Further, the mission of the institution calls for the provision of “comprehensive primary, specialty, and sub-specialty care clinical programs support the educational mission and are committed to the health and well-being of all Texans”. The institution continues to fulfill its mission in this regard by providing uncompensated health care to the neediest of Texans; by recording increases in patient satisfaction ratings across the clinical enterprise; and continued development of clinical facilities and ancillary structures.
Finally, the institution can demonstrate mission fulfillment based on comprehensive planning in terms of “research programs are committed to the discovery of new innovative biomedical and health services knowledge leading to increasingly effective and accessible health care for the citizens of Texas”. The Galveston National Laboratory, a facility that will place UTMB as a national leader in bio-defense research and which represents a federal commitment of over $110,000,000, is near completion (18).

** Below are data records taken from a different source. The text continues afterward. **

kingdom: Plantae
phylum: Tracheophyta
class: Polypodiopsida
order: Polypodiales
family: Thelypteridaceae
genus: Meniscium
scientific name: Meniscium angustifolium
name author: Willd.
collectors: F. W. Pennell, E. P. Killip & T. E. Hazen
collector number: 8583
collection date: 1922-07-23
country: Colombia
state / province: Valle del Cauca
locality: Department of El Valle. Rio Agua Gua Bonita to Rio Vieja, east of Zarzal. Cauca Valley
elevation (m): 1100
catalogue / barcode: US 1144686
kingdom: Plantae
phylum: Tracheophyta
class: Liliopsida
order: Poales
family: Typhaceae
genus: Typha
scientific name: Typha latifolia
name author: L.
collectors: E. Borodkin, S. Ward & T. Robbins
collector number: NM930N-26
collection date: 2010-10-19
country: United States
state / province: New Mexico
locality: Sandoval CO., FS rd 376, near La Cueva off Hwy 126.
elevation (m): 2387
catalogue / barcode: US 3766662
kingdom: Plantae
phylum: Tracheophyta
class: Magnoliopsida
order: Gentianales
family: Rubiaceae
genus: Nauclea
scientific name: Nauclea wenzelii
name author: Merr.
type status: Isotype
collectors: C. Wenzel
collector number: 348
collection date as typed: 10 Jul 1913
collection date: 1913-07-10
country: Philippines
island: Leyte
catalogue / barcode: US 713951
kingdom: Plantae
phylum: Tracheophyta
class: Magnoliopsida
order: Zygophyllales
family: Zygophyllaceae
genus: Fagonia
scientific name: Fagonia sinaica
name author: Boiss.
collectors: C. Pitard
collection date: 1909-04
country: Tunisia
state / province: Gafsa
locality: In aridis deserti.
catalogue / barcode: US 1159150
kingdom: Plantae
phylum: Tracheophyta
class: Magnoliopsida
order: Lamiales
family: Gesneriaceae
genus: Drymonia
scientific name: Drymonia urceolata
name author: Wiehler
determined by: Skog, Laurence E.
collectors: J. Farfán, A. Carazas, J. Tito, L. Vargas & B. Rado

To assess the extent to which it is accomplishing its mission at an institutional level, input from UTMB faculty and staff is obtained regularly. The surveys are conducted on-line by an external firm and address a variety of critical issues such as confidence in the university leadership and perceptions of the appropriateness of the university’s major initiatives and direction. Faculty survey findings are shared in the academic entities and with the faculty senate. Employee survey findings are widely disseminated throughout the university (19). Each entity receives overall results as well as those for the entity. Each entity leader is expected to review the results with entity employees and to generate action plans for areas needing improvement. A Customer Service Report is also prepared annually (20) as is a University Fact Book (21).
Planning at UTMB is the culmination of efforts at the institution, UT System and State of Texas levels that span close to a decade. The result has been a process that provides a degree of strategic direction at the level of the State and System, with appropriate requirements of accountability, oversight and transparency, while also providing institutional autonomy in defining its own mission, rewarding innovation, and allowing the institution to develop its own agenda towards mission fulfillment. This process has served the institution well and has provided a clear, data driven and verifiable process in demonstrating that the various programs and efforts of the institution succeed in meeting the mission of the institution as a whole.